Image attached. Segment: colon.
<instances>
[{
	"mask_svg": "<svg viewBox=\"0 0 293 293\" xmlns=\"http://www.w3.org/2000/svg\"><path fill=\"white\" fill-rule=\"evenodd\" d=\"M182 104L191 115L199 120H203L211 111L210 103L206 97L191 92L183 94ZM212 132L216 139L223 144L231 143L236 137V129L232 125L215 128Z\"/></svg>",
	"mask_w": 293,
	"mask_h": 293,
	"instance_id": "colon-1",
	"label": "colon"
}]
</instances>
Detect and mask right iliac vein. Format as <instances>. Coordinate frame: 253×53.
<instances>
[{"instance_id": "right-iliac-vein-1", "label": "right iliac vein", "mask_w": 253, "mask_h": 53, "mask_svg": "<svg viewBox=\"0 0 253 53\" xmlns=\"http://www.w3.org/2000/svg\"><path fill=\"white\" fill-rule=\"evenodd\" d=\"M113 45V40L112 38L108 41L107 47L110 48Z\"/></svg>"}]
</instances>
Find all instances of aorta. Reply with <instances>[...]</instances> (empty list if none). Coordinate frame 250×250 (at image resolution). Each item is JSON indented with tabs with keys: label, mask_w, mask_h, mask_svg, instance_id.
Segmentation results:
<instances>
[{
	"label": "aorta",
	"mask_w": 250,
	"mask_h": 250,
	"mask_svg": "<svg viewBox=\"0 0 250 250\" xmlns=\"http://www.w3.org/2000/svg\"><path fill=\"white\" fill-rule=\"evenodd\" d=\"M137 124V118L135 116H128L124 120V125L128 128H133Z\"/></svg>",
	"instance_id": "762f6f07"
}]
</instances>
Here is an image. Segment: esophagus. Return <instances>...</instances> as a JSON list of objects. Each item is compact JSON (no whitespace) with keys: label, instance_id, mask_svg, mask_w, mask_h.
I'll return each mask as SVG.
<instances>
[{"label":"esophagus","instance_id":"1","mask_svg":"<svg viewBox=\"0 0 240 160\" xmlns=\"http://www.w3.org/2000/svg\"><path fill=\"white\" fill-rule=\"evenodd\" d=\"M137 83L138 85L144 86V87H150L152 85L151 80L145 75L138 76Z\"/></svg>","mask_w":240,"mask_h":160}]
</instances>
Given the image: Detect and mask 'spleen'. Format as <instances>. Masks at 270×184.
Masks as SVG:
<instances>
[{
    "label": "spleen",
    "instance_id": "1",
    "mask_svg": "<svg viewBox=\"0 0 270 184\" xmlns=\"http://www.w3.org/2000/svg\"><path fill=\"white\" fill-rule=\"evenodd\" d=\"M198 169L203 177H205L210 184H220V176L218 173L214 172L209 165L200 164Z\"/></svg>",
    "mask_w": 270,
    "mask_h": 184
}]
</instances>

-*-

__Directions__. From the listing above, pull out each line in which the word "item" appears, and copy those lines unchanged.

__Problem solution__.
Find all instances of aorta. Reply with <instances>[...]</instances> (empty list if none). Coordinate frame 250×250 (at image resolution). Each item is JSON indented with tabs with keys: label, mask_w, mask_h, mask_svg, instance_id.
Here is an image. Segment: esophagus. Return <instances>...</instances> as a JSON list of objects. Each item is compact JSON (no whitespace) with keys: label, instance_id, mask_svg, mask_w, mask_h.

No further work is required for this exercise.